* [Data provided]:
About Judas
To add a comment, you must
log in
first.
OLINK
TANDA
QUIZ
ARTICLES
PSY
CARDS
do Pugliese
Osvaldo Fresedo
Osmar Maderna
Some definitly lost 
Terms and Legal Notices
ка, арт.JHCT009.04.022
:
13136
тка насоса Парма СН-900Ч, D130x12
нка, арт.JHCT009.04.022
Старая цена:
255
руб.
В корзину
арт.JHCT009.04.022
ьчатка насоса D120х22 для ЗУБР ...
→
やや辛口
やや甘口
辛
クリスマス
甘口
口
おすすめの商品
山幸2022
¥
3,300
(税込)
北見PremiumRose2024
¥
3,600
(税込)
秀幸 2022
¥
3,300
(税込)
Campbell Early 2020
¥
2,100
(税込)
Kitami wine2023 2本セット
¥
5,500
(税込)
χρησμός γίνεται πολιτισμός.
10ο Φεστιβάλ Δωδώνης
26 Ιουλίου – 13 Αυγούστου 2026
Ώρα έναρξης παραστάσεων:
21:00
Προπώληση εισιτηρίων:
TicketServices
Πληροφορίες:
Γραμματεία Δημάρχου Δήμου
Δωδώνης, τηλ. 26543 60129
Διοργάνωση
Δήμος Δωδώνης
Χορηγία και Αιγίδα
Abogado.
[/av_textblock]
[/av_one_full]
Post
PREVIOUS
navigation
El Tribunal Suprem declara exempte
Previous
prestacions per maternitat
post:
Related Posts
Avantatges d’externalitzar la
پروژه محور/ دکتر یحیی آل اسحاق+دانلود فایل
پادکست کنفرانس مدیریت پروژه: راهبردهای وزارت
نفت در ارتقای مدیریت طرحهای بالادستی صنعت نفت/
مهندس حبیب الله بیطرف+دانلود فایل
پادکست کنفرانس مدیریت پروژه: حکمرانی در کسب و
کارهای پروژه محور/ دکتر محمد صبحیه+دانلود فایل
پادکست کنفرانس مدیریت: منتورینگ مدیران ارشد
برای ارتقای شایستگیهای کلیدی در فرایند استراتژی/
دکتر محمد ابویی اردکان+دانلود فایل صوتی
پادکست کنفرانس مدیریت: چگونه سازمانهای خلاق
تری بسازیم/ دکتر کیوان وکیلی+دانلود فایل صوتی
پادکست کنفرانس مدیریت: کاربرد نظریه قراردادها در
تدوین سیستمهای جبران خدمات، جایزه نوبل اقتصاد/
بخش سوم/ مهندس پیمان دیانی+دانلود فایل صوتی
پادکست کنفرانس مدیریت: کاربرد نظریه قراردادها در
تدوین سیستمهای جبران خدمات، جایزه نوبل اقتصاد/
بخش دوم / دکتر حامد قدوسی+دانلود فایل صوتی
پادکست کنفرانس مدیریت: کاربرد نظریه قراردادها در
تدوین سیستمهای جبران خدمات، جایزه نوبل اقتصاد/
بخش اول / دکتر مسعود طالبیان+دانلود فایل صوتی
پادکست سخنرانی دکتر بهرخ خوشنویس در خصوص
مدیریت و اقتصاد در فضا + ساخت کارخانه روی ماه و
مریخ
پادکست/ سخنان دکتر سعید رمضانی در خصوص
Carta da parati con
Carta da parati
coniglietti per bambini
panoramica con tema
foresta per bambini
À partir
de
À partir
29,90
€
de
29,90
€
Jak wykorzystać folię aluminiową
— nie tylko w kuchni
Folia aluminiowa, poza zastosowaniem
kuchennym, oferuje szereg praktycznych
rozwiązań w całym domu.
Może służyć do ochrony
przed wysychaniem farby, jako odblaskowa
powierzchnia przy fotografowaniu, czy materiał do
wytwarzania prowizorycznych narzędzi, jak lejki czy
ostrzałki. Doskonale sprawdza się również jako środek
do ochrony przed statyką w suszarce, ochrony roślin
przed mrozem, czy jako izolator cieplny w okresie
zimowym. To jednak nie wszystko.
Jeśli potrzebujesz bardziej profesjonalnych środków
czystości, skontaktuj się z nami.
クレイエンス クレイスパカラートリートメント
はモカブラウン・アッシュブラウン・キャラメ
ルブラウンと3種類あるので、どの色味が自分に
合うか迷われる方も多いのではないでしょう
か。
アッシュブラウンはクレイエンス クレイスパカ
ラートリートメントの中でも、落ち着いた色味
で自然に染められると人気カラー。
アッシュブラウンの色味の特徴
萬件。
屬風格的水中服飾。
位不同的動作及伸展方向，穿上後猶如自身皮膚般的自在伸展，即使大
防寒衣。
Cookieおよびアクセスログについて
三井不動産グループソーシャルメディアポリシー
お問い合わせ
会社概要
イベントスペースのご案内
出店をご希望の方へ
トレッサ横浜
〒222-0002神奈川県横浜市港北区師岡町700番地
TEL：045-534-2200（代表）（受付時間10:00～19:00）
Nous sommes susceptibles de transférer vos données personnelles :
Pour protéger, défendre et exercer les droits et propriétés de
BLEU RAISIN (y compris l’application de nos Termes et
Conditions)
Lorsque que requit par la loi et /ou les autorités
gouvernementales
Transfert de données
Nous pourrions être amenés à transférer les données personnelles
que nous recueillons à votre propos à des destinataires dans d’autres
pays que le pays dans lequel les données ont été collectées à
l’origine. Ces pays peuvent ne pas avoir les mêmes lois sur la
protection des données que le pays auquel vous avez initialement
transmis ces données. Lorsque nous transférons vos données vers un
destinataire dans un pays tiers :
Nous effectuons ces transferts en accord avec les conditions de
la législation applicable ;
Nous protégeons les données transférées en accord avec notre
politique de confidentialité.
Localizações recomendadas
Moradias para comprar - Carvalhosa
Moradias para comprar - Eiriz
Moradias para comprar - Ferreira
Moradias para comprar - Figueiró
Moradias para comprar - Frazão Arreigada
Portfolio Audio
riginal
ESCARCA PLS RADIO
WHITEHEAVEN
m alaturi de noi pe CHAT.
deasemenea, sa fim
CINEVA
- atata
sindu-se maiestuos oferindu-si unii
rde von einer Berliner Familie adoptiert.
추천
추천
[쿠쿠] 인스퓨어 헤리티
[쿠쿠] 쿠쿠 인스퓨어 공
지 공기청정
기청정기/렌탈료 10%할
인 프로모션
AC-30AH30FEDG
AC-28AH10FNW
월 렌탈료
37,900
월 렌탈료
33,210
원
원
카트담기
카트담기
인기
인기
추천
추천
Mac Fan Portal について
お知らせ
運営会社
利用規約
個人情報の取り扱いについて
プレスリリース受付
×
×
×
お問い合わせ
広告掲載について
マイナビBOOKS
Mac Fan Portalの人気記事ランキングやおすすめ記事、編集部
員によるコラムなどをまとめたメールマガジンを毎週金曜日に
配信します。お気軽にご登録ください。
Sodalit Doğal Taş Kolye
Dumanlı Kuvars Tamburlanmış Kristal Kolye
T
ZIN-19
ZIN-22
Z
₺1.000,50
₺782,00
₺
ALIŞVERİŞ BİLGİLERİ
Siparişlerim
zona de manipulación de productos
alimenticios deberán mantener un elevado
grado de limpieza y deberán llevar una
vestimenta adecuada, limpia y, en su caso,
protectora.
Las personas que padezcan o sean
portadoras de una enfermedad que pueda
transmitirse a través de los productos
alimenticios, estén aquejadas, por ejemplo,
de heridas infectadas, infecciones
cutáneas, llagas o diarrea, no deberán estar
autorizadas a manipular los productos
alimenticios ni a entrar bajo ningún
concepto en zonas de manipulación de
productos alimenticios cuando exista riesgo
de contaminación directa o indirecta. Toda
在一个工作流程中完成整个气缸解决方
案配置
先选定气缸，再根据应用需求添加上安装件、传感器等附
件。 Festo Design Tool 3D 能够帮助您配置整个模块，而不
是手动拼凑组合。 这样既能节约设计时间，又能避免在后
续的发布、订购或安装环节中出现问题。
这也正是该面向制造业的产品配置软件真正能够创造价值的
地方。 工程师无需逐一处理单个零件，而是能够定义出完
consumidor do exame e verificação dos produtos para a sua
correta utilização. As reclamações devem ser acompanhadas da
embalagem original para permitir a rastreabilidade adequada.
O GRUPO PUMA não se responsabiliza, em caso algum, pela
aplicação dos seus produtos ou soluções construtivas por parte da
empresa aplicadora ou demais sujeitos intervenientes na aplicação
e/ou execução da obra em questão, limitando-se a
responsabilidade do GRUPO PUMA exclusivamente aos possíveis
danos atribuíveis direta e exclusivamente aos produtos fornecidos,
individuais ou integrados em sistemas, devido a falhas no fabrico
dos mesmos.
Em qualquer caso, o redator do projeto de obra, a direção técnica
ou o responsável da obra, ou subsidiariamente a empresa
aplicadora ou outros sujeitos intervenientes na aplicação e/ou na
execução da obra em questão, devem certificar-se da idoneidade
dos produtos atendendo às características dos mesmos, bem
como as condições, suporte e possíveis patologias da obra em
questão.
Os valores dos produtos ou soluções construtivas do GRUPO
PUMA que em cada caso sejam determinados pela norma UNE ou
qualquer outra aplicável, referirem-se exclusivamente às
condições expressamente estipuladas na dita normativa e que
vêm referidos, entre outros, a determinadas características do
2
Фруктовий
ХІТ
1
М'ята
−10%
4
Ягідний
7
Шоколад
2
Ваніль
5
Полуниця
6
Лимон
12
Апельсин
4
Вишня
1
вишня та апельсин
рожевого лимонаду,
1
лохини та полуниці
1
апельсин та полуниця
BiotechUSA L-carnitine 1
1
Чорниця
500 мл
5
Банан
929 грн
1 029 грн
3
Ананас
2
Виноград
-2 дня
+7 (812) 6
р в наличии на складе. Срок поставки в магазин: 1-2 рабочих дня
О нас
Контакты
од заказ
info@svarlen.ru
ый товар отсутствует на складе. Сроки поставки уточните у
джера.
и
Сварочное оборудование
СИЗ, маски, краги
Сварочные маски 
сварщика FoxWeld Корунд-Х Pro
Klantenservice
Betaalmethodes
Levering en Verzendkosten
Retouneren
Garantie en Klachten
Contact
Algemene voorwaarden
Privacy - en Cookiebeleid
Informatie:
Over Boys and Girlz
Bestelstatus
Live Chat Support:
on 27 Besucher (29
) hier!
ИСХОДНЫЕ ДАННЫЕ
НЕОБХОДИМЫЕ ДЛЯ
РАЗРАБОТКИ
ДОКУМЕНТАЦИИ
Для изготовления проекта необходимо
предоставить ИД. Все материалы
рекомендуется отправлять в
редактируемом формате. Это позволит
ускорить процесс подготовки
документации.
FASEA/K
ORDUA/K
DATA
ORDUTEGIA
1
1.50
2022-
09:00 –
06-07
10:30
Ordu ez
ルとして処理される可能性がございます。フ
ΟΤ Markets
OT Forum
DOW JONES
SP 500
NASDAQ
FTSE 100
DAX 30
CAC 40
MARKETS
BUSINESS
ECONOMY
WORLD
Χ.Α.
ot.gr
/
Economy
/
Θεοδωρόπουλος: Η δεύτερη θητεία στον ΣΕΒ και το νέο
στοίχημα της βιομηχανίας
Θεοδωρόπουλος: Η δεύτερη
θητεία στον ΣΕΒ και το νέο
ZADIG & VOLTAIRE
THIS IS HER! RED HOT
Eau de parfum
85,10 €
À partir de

* [Prompt]: Render the material as a Markdown table with the columns "Row" and "Line", starting at the first line and ending with, and including, the line containing "مهندس حبیب الله بیطرف+دانلود فایل". Skip blank lines.

* [Exercise output]:
| Row | Line |
|---|---|
| 1 | About Judas |
| 2 | To add a comment, you must |
| 3 | log in |
| 4 | first. |
| 5 | OLINK |
| 6 | TANDA |
| 7 | QUIZ |
| 8 | ARTICLES |
| 9 | PSY |
| 10 | CARDS |
| 11 | do Pugliese |
| 12 | Osvaldo Fresedo |
| 13 | Osmar Maderna |
| 14 | Some definitly lost  |
| 15 | Terms and Legal Notices |
| 16 | ка, арт.JHCT009.04.022 |
| 17 | : |
| 18 | 13136 |
| 19 | тка насоса Парма СН-900Ч, D130x12 |
| 20 | нка, арт.JHCT009.04.022 |
| 21 | Старая цена: |
| 22 | 255 |
| 23 | руб. |
| 24 | В корзину |
| 25 | арт.JHCT009.04.022 |
| 26 | ьчатка насоса D120х22 для ЗУБР ... |
| 27 | → |
| 28 | やや辛口 |
| 29 | やや甘口 |
| 30 | 辛 |
| 31 | クリスマス |
| 32 | 甘口 |
| 33 | 口 |
| 34 | おすすめの商品 |
| 35 | 山幸2022 |
| 36 | ¥ |
| 37 | 3,300 |
| 38 | (税込) |
| 39 | 北見PremiumRose2024 |
| 40 | ¥ |
| 41 | 3,600 |
| 42 | (税込) |
| 43 | 秀幸 2022 |
| 44 | ¥ |
| 45 | 3,300 |
| 46 | (税込) |
| 47 | Campbell Early 2020 |
| 48 | ¥ |
| 49 | 2,100 |
| 50 | (税込) |
| 51 | Kitami wine2023 2本セット |
| 52 | ¥ |
| 53 | 5,500 |
| 54 | (税込) |
| 55 | χρησμός γίνεται πολιτισμός. |
| 56 | 10ο Φεστιβάλ Δωδώνης |
| 57 | 26 Ιουλίου – 13 Αυγούστου 2026 |
| 58 | Ώρα έναρξης παραστάσεων: |
| 59 | 21:00 |
| 60 | Προπώληση εισιτηρίων: |
| 61 | TicketServices |
| 62 | Πληροφορίες: |
| 63 | Γραμματεία Δημάρχου Δήμου |
| 64 | Δωδώνης, τηλ. 26543 60129 |
| 65 | Διοργάνωση |
| 66 | Δήμος Δωδώνης |
| 67 | Χορηγία και Αιγίδα |
| 68 | Abogado. |
| 69 | [/av_textblock] |
| 70 | [/av_one_full] |
| 71 | Post |
| 72 | PREVIOUS |
| 73 | navigation |
| 74 | El Tribunal Suprem declara exempte |
| 75 | Previous |
| 76 | prestacions per maternitat |
| 77 | post: |
| 78 | Related Posts |
| 79 | Avantatges d’externalitzar la |
| 80 | پروژه محور/ دکتر یحیی آل اسحاق+دانلود فایل |
| 81 | پادکست کنفرانس مدیریت پروژه: راهبردهای وزارت |
| 82 | نفت در ارتقای مدیریت طرحهای بالادستی صنعت نفت/ |
| 83 | مهندس حبیب الله بیطرف+دانلود فایل |